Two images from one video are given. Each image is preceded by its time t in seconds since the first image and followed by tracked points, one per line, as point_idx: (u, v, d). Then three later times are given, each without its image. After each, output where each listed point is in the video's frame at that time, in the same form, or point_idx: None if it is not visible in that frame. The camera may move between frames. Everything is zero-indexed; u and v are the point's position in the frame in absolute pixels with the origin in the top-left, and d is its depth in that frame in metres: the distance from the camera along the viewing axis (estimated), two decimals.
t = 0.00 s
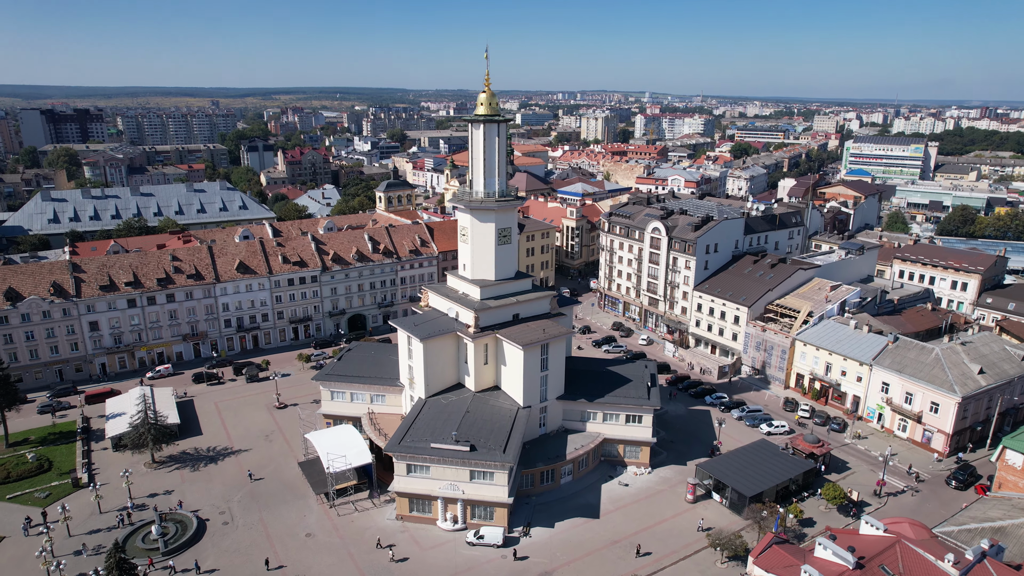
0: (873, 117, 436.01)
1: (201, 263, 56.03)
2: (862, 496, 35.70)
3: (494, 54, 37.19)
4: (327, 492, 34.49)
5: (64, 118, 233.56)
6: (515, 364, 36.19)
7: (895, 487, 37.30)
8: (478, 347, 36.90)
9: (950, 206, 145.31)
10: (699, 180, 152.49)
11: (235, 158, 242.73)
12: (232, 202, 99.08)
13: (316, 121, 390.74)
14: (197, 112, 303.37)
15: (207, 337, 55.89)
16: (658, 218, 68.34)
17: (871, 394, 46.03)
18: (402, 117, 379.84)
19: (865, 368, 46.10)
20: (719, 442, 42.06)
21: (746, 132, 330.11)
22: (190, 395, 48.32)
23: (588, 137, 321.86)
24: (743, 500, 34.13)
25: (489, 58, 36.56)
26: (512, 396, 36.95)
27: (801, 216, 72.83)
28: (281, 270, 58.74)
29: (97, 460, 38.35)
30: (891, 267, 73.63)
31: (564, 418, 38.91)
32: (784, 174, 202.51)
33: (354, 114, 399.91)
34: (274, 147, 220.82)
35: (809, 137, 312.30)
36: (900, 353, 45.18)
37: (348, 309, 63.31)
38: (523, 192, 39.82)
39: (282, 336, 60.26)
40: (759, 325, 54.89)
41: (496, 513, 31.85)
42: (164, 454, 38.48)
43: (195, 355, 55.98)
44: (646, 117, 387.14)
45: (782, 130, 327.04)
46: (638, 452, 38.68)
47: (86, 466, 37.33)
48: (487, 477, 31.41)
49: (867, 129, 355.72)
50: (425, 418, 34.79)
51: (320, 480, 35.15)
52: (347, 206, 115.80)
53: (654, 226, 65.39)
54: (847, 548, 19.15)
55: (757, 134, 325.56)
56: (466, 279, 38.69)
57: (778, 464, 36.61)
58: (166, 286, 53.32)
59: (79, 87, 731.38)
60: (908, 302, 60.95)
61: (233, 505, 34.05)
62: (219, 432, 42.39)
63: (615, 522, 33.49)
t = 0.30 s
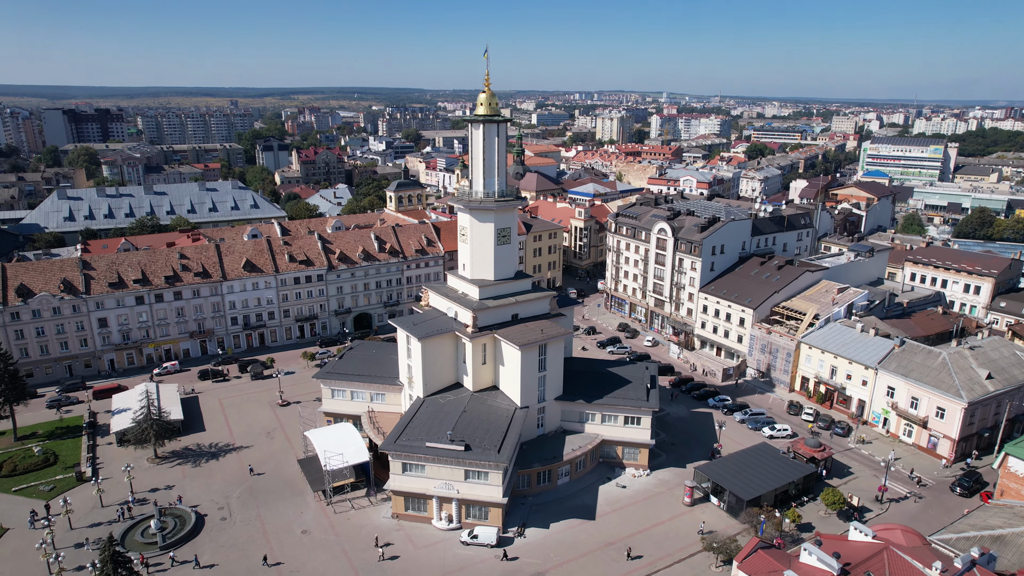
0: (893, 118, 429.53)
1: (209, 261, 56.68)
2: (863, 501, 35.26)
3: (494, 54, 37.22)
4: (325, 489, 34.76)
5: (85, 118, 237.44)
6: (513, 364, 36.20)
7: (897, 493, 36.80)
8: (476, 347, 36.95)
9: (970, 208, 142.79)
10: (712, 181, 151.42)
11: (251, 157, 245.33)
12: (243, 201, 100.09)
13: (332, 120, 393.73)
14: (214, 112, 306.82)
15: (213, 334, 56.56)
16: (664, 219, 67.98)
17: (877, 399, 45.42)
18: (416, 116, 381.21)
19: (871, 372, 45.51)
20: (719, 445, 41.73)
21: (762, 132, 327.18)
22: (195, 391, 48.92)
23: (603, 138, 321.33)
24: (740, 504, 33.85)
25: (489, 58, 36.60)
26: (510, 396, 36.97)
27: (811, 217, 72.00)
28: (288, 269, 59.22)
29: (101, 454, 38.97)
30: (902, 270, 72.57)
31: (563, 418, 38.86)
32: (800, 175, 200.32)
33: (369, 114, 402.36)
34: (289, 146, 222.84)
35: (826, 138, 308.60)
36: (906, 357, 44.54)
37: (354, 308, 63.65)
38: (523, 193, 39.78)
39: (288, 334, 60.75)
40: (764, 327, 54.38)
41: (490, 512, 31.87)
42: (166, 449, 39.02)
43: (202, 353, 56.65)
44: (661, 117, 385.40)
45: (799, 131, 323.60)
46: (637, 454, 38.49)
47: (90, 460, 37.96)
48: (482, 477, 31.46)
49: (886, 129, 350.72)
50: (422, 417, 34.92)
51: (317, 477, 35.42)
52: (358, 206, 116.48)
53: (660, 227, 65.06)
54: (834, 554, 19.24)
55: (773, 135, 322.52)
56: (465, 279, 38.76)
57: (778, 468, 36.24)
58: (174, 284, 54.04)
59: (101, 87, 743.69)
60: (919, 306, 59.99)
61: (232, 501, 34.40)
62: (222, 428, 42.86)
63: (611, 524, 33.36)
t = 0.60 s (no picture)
0: (913, 119, 423.05)
1: (216, 260, 57.33)
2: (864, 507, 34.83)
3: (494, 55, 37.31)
4: (322, 487, 35.05)
5: (106, 117, 240.97)
6: (510, 364, 36.23)
7: (899, 499, 36.30)
8: (474, 347, 37.03)
9: (989, 210, 140.16)
10: (724, 182, 150.11)
11: (267, 157, 247.57)
12: (255, 200, 101.03)
13: (348, 120, 396.34)
14: (231, 112, 309.99)
15: (220, 331, 57.19)
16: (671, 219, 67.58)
17: (882, 403, 44.83)
18: (430, 116, 382.30)
19: (876, 376, 44.93)
20: (720, 448, 41.41)
21: (778, 133, 323.92)
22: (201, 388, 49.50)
23: (618, 138, 320.29)
24: (737, 508, 33.58)
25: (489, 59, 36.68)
26: (508, 395, 37.02)
27: (820, 219, 71.23)
28: (294, 268, 59.71)
29: (106, 449, 39.56)
30: (914, 273, 71.47)
31: (561, 419, 38.81)
32: (815, 176, 198.12)
33: (385, 114, 404.28)
34: (303, 146, 224.59)
35: (843, 138, 304.77)
36: (912, 361, 43.92)
37: (360, 307, 63.99)
38: (523, 193, 39.78)
39: (294, 332, 61.25)
40: (769, 330, 53.85)
41: (485, 512, 31.91)
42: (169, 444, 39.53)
43: (208, 350, 57.30)
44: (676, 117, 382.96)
45: (817, 131, 320.08)
46: (635, 456, 38.32)
47: (95, 455, 38.55)
48: (477, 477, 31.53)
49: (906, 130, 345.45)
50: (420, 416, 35.07)
51: (315, 475, 35.72)
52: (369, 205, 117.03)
53: (666, 228, 64.70)
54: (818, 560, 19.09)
55: (790, 136, 319.25)
56: (464, 279, 38.85)
57: (777, 472, 35.89)
58: (181, 282, 54.74)
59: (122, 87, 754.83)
60: (929, 309, 59.03)
61: (231, 498, 34.76)
62: (225, 425, 43.36)
63: (606, 525, 33.27)
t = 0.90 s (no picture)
0: (934, 119, 415.92)
1: (223, 258, 57.97)
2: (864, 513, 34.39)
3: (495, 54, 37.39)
4: (320, 484, 35.31)
5: (126, 117, 244.61)
6: (508, 364, 36.24)
7: (901, 505, 35.79)
8: (473, 346, 37.10)
9: (1010, 212, 137.58)
10: (737, 183, 148.92)
11: (283, 157, 249.84)
12: (266, 199, 101.85)
13: (364, 120, 398.82)
14: (247, 112, 313.39)
15: (227, 329, 57.85)
16: (678, 220, 67.18)
17: (887, 407, 44.22)
18: (444, 116, 383.36)
19: (881, 380, 44.33)
20: (720, 451, 41.09)
21: (795, 133, 320.65)
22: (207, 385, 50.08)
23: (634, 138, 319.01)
24: (735, 511, 33.30)
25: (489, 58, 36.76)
26: (506, 395, 37.04)
27: (829, 220, 70.44)
28: (300, 266, 60.20)
29: (111, 444, 40.16)
30: (926, 275, 70.39)
31: (560, 419, 38.74)
32: (831, 177, 195.78)
33: (400, 114, 406.23)
34: (318, 146, 226.29)
35: (862, 139, 300.90)
36: (918, 365, 43.29)
37: (366, 306, 64.30)
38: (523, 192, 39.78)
39: (300, 331, 61.75)
40: (775, 332, 53.30)
41: (480, 512, 31.95)
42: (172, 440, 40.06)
43: (215, 347, 57.98)
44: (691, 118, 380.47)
45: (834, 132, 316.49)
46: (634, 457, 38.15)
47: (99, 449, 39.16)
48: (472, 476, 31.59)
49: (926, 131, 340.19)
50: (417, 415, 35.22)
51: (314, 472, 35.98)
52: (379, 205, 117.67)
53: (672, 229, 64.33)
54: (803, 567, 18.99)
55: (807, 137, 315.95)
56: (464, 278, 38.94)
57: (777, 475, 35.54)
58: (189, 279, 55.45)
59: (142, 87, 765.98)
60: (940, 312, 58.10)
61: (231, 494, 35.15)
62: (228, 421, 43.85)
63: (602, 527, 33.15)
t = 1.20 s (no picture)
0: (956, 120, 409.08)
1: (230, 256, 58.62)
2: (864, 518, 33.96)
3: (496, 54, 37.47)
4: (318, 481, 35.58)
5: (146, 117, 248.27)
6: (506, 364, 36.24)
7: (903, 511, 35.30)
8: (471, 346, 37.16)
9: None
10: (751, 184, 147.59)
11: (298, 156, 252.02)
12: (277, 198, 102.68)
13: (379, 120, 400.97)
14: (264, 112, 316.67)
15: (233, 326, 58.46)
16: (685, 221, 66.74)
17: (892, 412, 43.63)
18: (458, 116, 384.17)
19: (886, 384, 43.75)
20: (721, 454, 40.76)
21: (813, 134, 316.91)
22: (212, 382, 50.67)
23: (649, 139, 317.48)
24: (731, 514, 33.02)
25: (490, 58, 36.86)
26: (504, 395, 37.07)
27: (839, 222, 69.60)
28: (307, 265, 60.68)
29: (116, 438, 40.81)
30: (938, 278, 69.29)
31: (558, 420, 38.69)
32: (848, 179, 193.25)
33: (415, 114, 407.94)
34: (333, 146, 227.87)
35: (881, 140, 296.66)
36: (924, 369, 42.65)
37: (372, 305, 64.63)
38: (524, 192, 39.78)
39: (307, 329, 62.26)
40: (780, 335, 52.78)
41: (475, 511, 32.01)
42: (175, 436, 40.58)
43: (222, 344, 58.62)
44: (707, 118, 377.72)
45: (853, 134, 312.28)
46: (632, 459, 37.98)
47: (104, 444, 39.80)
48: (466, 475, 31.64)
49: (947, 132, 334.50)
50: (415, 414, 35.36)
51: (312, 469, 36.27)
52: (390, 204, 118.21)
53: (679, 230, 63.97)
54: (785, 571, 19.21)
55: (824, 138, 312.15)
56: (464, 278, 39.03)
57: (776, 479, 35.20)
58: (196, 277, 56.12)
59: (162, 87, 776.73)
60: (951, 316, 57.17)
61: (230, 489, 35.52)
62: (231, 418, 44.34)
63: (597, 528, 33.05)
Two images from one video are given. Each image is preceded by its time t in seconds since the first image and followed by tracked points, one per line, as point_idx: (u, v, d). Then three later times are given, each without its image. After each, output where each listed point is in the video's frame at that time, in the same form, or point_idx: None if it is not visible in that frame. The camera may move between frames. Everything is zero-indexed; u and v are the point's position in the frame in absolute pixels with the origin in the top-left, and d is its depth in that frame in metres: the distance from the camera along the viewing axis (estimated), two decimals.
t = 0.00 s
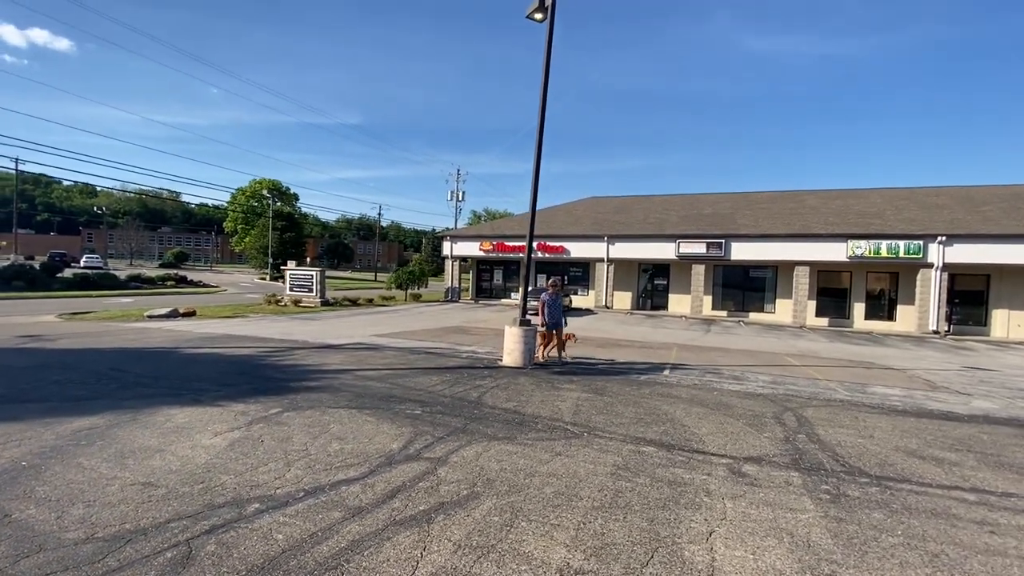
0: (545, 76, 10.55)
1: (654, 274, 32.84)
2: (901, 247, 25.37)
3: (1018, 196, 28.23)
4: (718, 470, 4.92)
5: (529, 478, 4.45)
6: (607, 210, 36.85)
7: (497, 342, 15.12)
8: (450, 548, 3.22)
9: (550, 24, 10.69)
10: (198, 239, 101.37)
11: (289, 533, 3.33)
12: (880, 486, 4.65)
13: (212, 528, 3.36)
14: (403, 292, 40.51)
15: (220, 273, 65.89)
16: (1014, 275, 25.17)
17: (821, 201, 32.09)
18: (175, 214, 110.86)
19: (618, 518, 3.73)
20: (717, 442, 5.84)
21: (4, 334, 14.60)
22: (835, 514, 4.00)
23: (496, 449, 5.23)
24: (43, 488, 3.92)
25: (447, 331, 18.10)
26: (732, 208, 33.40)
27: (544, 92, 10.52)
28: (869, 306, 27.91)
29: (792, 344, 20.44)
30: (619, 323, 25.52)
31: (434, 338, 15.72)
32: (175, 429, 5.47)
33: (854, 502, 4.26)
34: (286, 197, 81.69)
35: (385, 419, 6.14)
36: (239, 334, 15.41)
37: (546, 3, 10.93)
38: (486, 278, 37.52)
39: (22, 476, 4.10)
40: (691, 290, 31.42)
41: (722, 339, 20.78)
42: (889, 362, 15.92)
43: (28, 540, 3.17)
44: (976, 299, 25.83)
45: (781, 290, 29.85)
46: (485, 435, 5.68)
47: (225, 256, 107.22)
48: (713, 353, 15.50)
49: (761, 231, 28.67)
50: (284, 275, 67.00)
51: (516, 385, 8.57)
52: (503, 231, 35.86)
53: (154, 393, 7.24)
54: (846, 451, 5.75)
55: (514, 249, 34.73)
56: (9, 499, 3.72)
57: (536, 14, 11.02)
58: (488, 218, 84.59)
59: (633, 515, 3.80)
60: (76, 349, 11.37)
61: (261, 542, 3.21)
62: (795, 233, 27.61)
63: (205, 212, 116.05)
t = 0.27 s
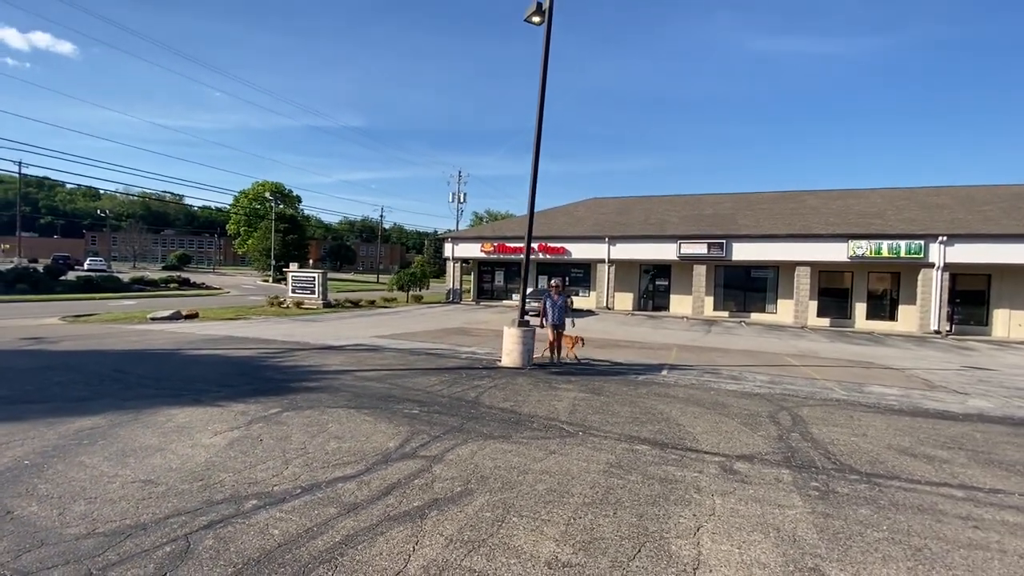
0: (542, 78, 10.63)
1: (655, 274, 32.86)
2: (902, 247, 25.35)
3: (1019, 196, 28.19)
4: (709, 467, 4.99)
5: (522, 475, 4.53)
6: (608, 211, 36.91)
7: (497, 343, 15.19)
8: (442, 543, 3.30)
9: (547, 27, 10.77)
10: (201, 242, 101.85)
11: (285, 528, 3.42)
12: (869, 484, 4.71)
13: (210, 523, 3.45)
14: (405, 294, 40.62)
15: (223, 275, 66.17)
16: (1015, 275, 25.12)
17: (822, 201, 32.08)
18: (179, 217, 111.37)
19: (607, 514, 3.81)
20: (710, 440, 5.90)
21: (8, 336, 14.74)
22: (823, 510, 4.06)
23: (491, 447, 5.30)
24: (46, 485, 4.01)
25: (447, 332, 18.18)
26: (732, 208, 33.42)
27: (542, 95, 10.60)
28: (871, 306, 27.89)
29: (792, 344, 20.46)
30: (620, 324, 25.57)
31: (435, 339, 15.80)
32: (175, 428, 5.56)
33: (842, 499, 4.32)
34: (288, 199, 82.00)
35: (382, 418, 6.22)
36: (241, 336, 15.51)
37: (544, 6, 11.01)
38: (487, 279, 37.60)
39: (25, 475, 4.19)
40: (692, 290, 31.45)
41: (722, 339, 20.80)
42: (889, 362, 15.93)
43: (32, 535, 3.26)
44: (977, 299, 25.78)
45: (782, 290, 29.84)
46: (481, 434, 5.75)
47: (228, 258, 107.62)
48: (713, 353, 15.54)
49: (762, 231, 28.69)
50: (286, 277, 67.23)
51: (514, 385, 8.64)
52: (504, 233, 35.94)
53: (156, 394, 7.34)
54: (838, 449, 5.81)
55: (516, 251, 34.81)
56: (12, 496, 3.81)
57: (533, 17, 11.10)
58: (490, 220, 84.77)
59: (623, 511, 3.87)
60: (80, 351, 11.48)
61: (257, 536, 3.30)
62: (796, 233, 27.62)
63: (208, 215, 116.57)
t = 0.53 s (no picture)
0: (539, 80, 10.72)
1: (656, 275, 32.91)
2: (902, 247, 25.36)
3: (1019, 195, 28.20)
4: (701, 464, 5.06)
5: (516, 472, 4.61)
6: (608, 212, 36.98)
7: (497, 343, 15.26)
8: (435, 537, 3.38)
9: (545, 30, 10.87)
10: (204, 244, 102.16)
11: (282, 523, 3.50)
12: (858, 480, 4.78)
13: (209, 519, 3.53)
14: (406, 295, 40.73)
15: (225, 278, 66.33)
16: (1016, 274, 25.11)
17: (822, 201, 32.11)
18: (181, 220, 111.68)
19: (598, 509, 3.88)
20: (704, 438, 5.98)
21: (11, 338, 14.86)
22: (811, 505, 4.13)
23: (487, 445, 5.38)
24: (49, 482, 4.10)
25: (447, 333, 18.28)
26: (733, 209, 33.47)
27: (539, 98, 10.70)
28: (871, 306, 27.90)
29: (792, 344, 20.49)
30: (620, 325, 25.62)
31: (435, 339, 15.88)
32: (176, 427, 5.65)
33: (830, 494, 4.39)
34: (290, 201, 82.25)
35: (380, 417, 6.31)
36: (242, 337, 15.61)
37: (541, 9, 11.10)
38: (488, 280, 37.69)
39: (28, 472, 4.28)
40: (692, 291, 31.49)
41: (722, 340, 20.83)
42: (888, 362, 15.97)
43: (36, 529, 3.35)
44: (978, 299, 25.78)
45: (782, 291, 29.86)
46: (477, 432, 5.83)
47: (230, 260, 107.98)
48: (711, 353, 15.60)
49: (761, 231, 28.73)
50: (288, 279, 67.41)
51: (511, 385, 8.71)
52: (505, 234, 36.03)
53: (157, 394, 7.44)
54: (831, 447, 5.87)
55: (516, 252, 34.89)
56: (16, 492, 3.90)
57: (531, 20, 11.19)
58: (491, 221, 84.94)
59: (613, 506, 3.95)
60: (82, 353, 11.59)
61: (255, 530, 3.39)
62: (796, 233, 27.65)
63: (210, 217, 116.94)
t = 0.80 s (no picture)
0: (537, 82, 10.78)
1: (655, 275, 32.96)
2: (900, 246, 25.40)
3: (1017, 194, 28.29)
4: (697, 462, 5.12)
5: (514, 471, 4.66)
6: (607, 212, 37.02)
7: (496, 343, 15.31)
8: (433, 534, 3.44)
9: (542, 32, 10.93)
10: (203, 246, 102.19)
11: (283, 521, 3.55)
12: (852, 477, 4.84)
13: (212, 517, 3.59)
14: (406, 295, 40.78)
15: (225, 279, 66.35)
16: (1013, 273, 25.19)
17: (820, 200, 32.17)
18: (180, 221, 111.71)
19: (595, 507, 3.94)
20: (700, 437, 6.03)
21: (12, 340, 14.90)
22: (804, 502, 4.19)
23: (485, 444, 5.44)
24: (53, 482, 4.16)
25: (447, 334, 18.34)
26: (731, 208, 33.54)
27: (537, 99, 10.76)
28: (870, 304, 27.97)
29: (790, 343, 20.54)
30: (619, 324, 25.68)
31: (434, 340, 15.94)
32: (177, 428, 5.70)
33: (823, 491, 4.45)
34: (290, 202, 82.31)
35: (379, 417, 6.36)
36: (242, 339, 15.66)
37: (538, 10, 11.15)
────────────────────────────────────────
» Task to carry out: Copy only these lines from the records above, exactly: the one with "46: (485, 435, 5.68)", the one with "53: (156, 394, 7.34)", and those between. Skip the pictures.

» Solution for this task:
46: (485, 435, 5.68)
47: (225, 256, 107.22)
48: (713, 353, 15.50)
49: (761, 231, 28.67)
50: (284, 275, 67.00)
51: (516, 385, 8.57)
52: (503, 231, 35.86)
53: (154, 393, 7.24)
54: (846, 451, 5.75)
55: (514, 249, 34.73)
56: (9, 499, 3.72)
57: (536, 14, 11.02)
58: (488, 218, 84.59)
59: (633, 515, 3.80)
60: (76, 349, 11.37)
61: (261, 542, 3.21)
62: (795, 233, 27.61)
63: (205, 212, 116.05)
t = 0.27 s
0: (542, 78, 10.63)
1: (655, 274, 32.86)
2: (902, 247, 25.35)
3: (1019, 196, 28.19)
4: (709, 467, 4.99)
5: (522, 475, 4.53)
6: (608, 211, 36.91)
7: (497, 343, 15.19)
8: (442, 543, 3.30)
9: (547, 27, 10.77)
10: (201, 242, 101.85)
11: (285, 528, 3.42)
12: (869, 484, 4.71)
13: (210, 523, 3.45)
14: (405, 294, 40.62)
15: (223, 275, 66.17)
16: (1015, 275, 25.12)
17: (822, 201, 32.08)
18: (179, 217, 111.37)
19: (607, 514, 3.81)
20: (710, 440, 5.90)
21: (8, 336, 14.74)
22: (823, 510, 4.06)
23: (491, 447, 5.30)
24: (46, 485, 4.01)
25: (447, 332, 18.18)
26: (732, 208, 33.42)
27: (542, 95, 10.60)
28: (871, 306, 27.89)
29: (792, 344, 20.46)
30: (620, 324, 25.57)
31: (435, 339, 15.80)
32: (175, 428, 5.56)
33: (842, 499, 4.32)
34: (288, 199, 82.00)
35: (382, 418, 6.22)
36: (241, 336, 15.51)
37: (544, 6, 11.01)
38: (487, 279, 37.60)
39: (25, 475, 4.19)
40: (692, 290, 31.45)
41: (722, 339, 20.80)
42: (889, 362, 15.93)
43: (32, 535, 3.26)
44: (977, 299, 25.78)
45: (782, 290, 29.84)
46: (481, 434, 5.75)
47: (228, 258, 107.62)
48: (713, 353, 15.54)
49: (762, 231, 28.69)
50: (286, 277, 67.23)
51: (514, 385, 8.64)
52: (504, 233, 35.94)
53: (156, 394, 7.34)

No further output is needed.